How might a strategic framework improve Norway’s support to civil society?

  • Outline an overarching approach to the overall objective of strengthening civil society, including an articulation of how various modalities support this objective, as well as how Norway’s civil society support relates to its other assistance on democratization and good governance. It would also aid in separating between the engagement towards the overall objective of strengthening civil society and the many other objectives of Norway’s civil society support;
  • Enable better coordination between the various parts of the Norwegian aid administration which provide support to civil society, including the Ministry of Foreign Affairs, the Norwegian Embassies and Norad. The support is often towards similar objectives. A strategy could help ensure that resources pull in the same direction, and possibly reinforce each other;
  • Ensure better transparency and accountability towards partners. A clearer formulation of Norway’s goals and strategic objectives is important for allowing stakeholders to hold Norway accountable for its choices and actions;
  • Initiate and sustain discussion of challenges and dilemmas at an overall policy level. The process of formulating a strategy, which would involve stakeholders, including embassies, civil society partners, and others, could in itself contribute to important conversations about the Norwegian engagement;
  • Place Norway’s support into a wider context of international support to civil society, democratization and efforts to promote good governance;
  • Help bridge the humanitarian-development gap by formalizing coordination, processes, to ensure better integration of these fields in the Norwegian system;
  • Facilitate learning and knowledge sharing, collective rather than at an individual project basis.

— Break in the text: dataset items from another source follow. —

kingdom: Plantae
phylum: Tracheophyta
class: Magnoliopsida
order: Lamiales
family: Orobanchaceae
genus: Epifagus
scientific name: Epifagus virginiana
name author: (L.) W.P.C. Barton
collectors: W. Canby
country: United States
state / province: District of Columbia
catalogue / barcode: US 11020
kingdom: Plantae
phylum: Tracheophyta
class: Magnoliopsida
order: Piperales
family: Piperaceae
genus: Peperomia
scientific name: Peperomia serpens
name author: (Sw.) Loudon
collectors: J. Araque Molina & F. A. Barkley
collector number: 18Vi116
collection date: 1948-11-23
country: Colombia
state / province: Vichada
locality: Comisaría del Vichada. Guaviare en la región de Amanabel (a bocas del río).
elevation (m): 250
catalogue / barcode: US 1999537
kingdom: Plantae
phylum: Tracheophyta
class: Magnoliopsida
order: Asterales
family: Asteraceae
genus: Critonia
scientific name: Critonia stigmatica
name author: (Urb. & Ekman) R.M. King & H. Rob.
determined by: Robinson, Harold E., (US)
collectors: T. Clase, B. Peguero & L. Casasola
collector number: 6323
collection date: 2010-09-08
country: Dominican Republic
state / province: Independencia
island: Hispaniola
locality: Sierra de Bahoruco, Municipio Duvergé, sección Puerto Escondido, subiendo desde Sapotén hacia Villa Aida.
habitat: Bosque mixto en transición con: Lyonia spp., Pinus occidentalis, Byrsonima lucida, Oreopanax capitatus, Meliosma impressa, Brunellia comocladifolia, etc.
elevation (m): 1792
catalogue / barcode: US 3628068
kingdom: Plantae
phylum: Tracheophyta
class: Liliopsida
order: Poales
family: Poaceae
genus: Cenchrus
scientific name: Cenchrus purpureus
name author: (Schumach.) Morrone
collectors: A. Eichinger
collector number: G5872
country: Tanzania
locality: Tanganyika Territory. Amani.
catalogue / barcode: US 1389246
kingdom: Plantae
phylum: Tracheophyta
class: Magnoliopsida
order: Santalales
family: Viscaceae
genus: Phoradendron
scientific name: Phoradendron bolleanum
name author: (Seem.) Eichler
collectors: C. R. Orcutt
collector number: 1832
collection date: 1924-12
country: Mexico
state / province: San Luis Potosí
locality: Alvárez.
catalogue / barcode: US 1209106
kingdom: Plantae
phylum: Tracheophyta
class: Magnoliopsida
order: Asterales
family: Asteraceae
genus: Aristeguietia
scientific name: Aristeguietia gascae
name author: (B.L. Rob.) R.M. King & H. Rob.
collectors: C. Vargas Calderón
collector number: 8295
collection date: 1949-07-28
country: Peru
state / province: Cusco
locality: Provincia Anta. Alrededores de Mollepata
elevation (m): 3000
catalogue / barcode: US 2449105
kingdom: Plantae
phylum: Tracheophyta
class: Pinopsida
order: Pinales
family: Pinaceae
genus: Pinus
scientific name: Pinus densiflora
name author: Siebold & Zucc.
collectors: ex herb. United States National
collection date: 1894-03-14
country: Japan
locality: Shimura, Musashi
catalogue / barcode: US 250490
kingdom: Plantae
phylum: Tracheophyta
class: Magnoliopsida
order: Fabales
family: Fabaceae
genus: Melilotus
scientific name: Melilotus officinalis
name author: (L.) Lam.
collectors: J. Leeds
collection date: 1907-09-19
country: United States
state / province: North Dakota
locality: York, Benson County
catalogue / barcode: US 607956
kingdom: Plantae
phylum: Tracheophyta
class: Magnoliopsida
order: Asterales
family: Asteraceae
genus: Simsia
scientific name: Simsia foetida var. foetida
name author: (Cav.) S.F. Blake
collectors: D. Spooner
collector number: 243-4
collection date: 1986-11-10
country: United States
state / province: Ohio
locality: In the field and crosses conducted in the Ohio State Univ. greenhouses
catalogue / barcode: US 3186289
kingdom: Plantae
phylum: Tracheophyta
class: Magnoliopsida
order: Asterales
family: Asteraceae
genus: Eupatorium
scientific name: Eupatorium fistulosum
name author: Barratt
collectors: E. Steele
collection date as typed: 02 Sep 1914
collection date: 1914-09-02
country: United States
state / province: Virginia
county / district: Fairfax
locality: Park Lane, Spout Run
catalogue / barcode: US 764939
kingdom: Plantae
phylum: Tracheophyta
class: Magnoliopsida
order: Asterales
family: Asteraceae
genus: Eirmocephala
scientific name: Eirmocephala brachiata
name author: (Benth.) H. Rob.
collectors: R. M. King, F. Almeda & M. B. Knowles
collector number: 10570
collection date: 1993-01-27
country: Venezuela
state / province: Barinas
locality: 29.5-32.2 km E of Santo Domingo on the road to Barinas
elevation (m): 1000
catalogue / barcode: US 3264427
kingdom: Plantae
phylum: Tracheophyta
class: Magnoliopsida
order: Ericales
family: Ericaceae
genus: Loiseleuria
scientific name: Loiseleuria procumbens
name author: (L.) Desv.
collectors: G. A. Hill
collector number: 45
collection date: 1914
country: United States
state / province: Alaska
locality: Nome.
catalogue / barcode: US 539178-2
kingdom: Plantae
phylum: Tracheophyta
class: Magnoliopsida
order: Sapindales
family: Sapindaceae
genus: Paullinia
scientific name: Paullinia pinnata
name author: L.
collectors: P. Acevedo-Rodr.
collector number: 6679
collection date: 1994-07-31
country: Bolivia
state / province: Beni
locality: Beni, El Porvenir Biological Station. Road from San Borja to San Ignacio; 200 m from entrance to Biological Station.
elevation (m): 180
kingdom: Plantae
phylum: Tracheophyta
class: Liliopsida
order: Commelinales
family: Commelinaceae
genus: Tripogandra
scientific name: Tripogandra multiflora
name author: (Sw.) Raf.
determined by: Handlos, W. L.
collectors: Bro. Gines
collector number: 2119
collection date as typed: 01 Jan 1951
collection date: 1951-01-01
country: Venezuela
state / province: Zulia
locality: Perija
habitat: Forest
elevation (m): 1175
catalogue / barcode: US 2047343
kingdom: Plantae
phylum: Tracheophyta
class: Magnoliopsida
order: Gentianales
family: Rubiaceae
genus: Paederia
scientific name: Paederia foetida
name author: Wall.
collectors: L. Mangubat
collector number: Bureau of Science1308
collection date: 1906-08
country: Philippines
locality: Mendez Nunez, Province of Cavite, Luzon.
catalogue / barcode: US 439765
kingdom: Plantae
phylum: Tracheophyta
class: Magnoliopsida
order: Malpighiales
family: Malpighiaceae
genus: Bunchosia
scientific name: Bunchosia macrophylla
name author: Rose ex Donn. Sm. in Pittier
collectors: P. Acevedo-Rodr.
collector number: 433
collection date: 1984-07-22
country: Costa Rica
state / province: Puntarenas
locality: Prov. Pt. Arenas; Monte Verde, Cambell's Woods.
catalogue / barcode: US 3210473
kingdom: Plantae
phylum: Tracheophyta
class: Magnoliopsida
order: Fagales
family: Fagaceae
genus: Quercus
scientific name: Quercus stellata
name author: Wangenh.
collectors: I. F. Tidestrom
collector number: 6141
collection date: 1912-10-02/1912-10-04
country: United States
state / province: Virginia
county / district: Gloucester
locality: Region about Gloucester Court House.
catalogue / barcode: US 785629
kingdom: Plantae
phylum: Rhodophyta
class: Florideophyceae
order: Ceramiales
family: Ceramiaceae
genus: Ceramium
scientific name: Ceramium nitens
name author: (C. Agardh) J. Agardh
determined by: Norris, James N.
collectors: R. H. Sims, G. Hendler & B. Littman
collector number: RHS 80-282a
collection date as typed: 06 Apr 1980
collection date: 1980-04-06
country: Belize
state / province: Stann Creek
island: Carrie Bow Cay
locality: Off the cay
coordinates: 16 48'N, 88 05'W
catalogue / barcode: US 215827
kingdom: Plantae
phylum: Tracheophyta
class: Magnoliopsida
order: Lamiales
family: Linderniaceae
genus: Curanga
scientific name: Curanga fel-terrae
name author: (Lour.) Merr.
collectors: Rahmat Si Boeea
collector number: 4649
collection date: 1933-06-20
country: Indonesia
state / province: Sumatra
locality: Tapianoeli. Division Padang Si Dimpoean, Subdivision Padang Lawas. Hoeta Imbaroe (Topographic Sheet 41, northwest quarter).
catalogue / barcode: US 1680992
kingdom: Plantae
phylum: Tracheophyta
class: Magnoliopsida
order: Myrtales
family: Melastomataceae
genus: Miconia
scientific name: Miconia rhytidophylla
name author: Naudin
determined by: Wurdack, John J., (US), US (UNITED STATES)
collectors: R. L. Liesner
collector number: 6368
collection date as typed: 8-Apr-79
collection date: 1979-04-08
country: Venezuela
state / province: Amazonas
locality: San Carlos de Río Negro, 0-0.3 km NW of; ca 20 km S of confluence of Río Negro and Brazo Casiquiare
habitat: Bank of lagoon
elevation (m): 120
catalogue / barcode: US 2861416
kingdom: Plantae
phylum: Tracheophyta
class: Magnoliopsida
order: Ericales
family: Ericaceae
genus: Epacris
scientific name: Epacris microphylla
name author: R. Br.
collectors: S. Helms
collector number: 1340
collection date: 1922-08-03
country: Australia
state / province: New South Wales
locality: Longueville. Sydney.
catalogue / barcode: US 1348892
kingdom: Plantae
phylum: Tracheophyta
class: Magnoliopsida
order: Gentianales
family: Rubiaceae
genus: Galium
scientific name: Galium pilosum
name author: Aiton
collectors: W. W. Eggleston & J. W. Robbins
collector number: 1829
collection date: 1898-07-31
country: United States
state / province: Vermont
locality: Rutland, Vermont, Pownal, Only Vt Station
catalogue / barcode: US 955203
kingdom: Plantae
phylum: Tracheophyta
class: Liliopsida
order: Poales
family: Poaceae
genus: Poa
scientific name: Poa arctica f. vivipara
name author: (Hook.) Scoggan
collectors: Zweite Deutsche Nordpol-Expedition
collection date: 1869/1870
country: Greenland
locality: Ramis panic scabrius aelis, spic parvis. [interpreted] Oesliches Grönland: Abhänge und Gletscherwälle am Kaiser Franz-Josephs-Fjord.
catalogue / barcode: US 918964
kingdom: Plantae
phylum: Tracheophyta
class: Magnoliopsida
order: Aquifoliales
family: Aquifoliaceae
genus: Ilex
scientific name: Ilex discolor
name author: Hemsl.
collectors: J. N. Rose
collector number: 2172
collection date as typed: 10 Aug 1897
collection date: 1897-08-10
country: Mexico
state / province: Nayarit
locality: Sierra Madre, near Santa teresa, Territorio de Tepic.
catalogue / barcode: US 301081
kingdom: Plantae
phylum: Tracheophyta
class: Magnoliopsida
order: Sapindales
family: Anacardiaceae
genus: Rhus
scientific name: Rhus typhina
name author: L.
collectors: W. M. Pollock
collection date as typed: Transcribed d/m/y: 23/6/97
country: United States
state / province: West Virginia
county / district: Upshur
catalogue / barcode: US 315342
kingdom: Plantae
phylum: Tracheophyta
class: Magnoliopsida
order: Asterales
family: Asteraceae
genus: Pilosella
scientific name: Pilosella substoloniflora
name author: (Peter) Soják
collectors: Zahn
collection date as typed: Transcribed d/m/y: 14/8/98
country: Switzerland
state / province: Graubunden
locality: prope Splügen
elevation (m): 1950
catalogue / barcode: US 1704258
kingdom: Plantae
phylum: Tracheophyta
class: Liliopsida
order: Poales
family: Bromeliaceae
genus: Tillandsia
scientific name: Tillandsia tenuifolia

The evaluation was timely, as in parallel with the evaluation process, Norad has been revising its Principles for Support to Civil Society (2009), which has also involved finding new approaches to current challenges such as the shrinking space for civil society in many countries, changing partner relations and roles for south based actors, and opportunities of new technologies.

The evaluation has served as input to how Norway should address some of these challenges. The evaluation also had useful reflections and recommendations as to how Norway’s support to civil society may become more effective if allocation of resources were resulting from strategic choices based on common situation analyses, whether at country level or at overall policy level.

In the further follow up of this evaluation, in line with recommendations in the evaluation, Norad and the Ministry of Foreign Affairs may want to use the opportunity to develop a comprehensive, coordinated approach to Norwegian civil society support that would apply not only to Norad’s civil society grant, but to all of Norway’s civil society support.